Cobb County elections officials discovered 18 uncounted ballots from the 2022 elections this week and reported the issue to the State Elections Board, a county spokesman said late Friday afternoon.
Five absentee ballots from the May election and 13 absentee provisional ballots in the November general election were found this week.
“They were uncovered when they were moving items out of one room to another,” said county spokesman Ross Cavitt. “Obviously, the big question is, why were they not counted and processed like all the other ballots?”
While the numbers are not enough to impact any results, “we take this issue very seriously,” Cobb Board of Elections Chairwoman Tori Silas said.
“Following the 2022 election cycle, we made process improvements, including procedures to track and log ballots when they are received by the office,” Silas said in a news release. “The improvements are designed to catch and prevent mistakes such as these.”

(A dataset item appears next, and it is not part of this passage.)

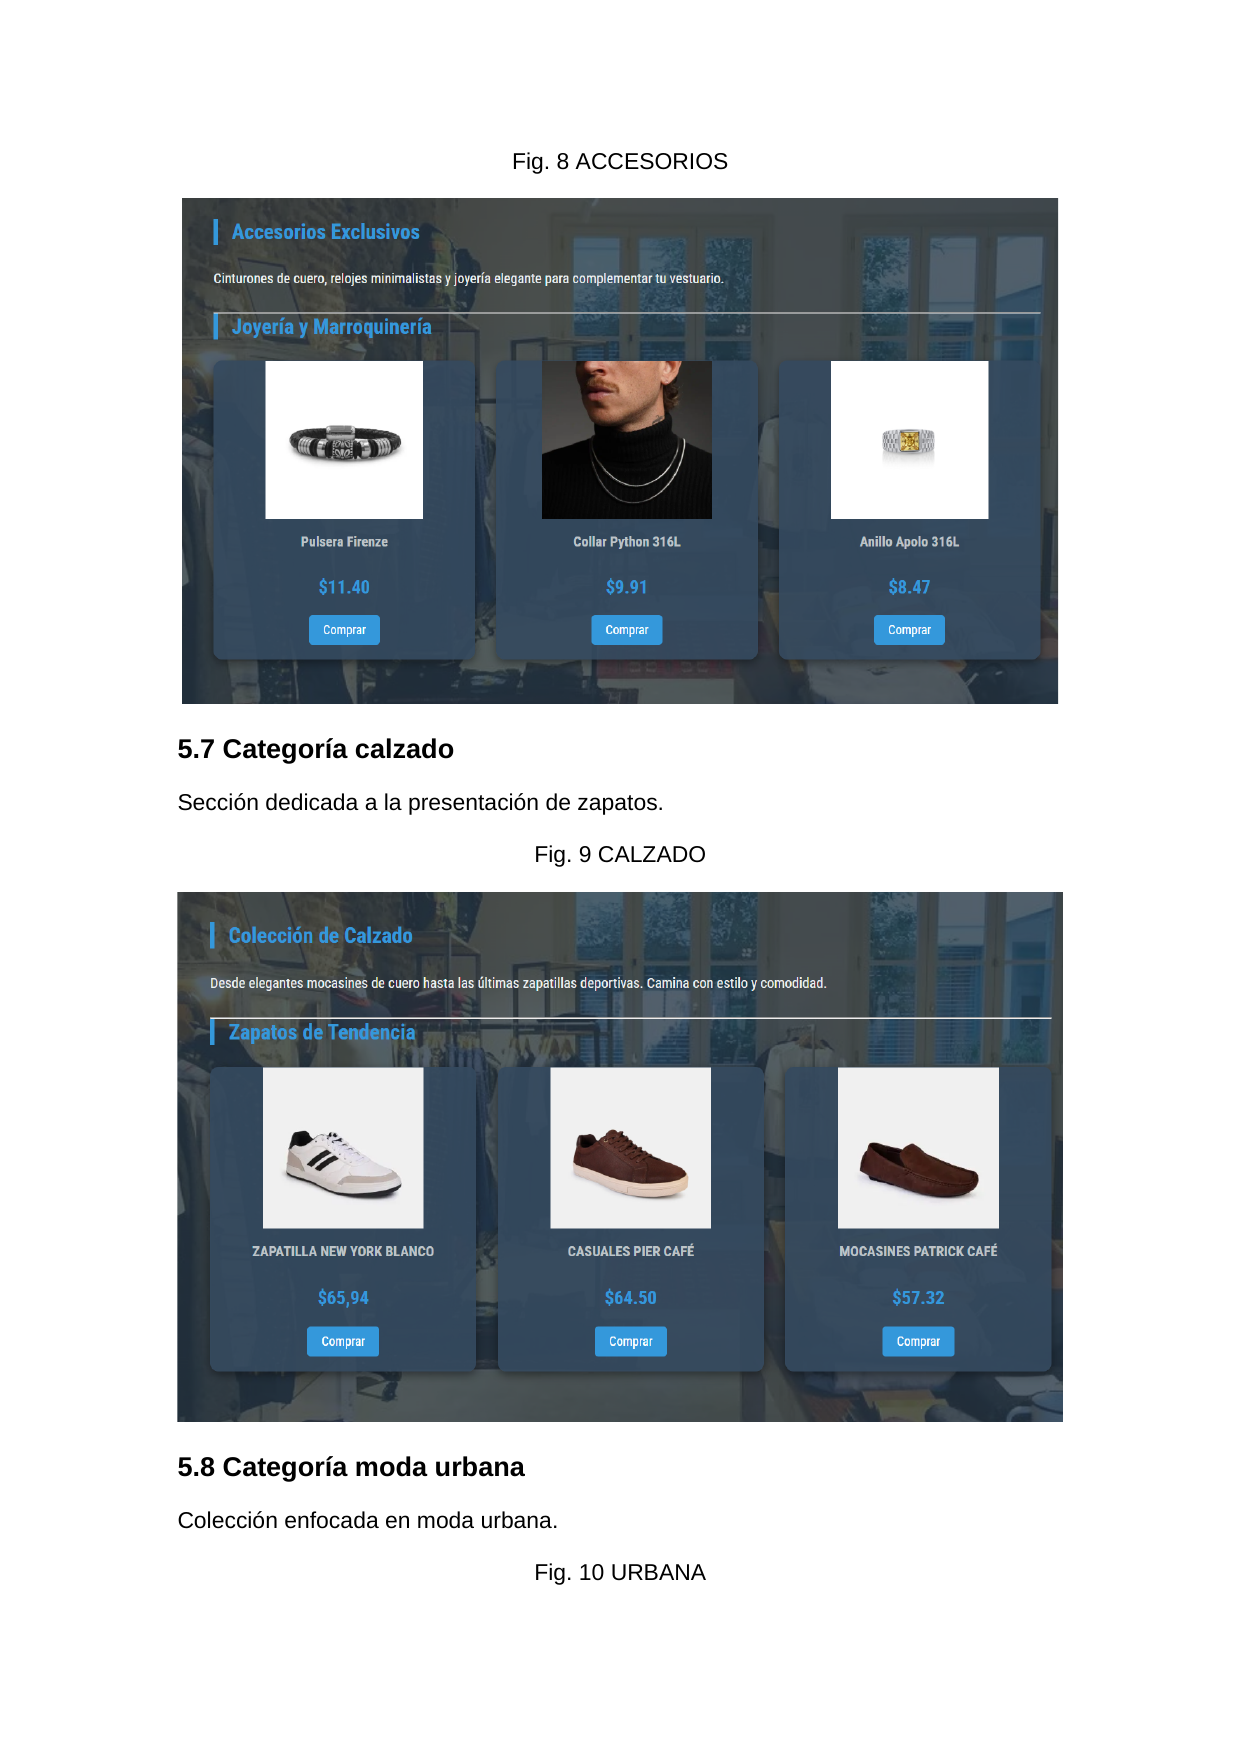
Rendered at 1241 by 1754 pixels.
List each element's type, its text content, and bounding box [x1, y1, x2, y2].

The elections department drew scrutiny from voting rights activists, county officials and the public for several errors last year that prompted an internal review and updates to absentee ballot processing.

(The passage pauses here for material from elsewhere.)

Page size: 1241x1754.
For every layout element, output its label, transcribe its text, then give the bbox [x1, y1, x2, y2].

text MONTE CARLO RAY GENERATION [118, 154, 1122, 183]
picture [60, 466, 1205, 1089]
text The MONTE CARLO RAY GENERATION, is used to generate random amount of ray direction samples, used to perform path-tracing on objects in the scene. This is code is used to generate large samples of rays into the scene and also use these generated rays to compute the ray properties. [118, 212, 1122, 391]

The board landed in court over an American Civil Liberties Union of Georgia lawsuit last fall that ordered the county to extend the deadline for absentee ballots when more than 1,000 absentee ballots were not mailed out on time.
The board also had to recertify and change the election results in a Kennesaw City Council race after workers found a missing thumb drive of ballots that had not been included in the tally. Other mistakes included various redistricting errors that resulted in some voters receiving the wrong ballots.
In the wake of those blunders, the county elections board conducted a formal review of absentee ballot processing and is implementing several changes recommended by the county’s internal audit team, including automated reporting at several steps in the process and verification to ensure any mistakes are identified quickly.
Former elections director Janine Eveler retired early this year, leaving the department without one until the board appointed an interim director, Gerry Miller to take over while they continued the search for a qualified candidate.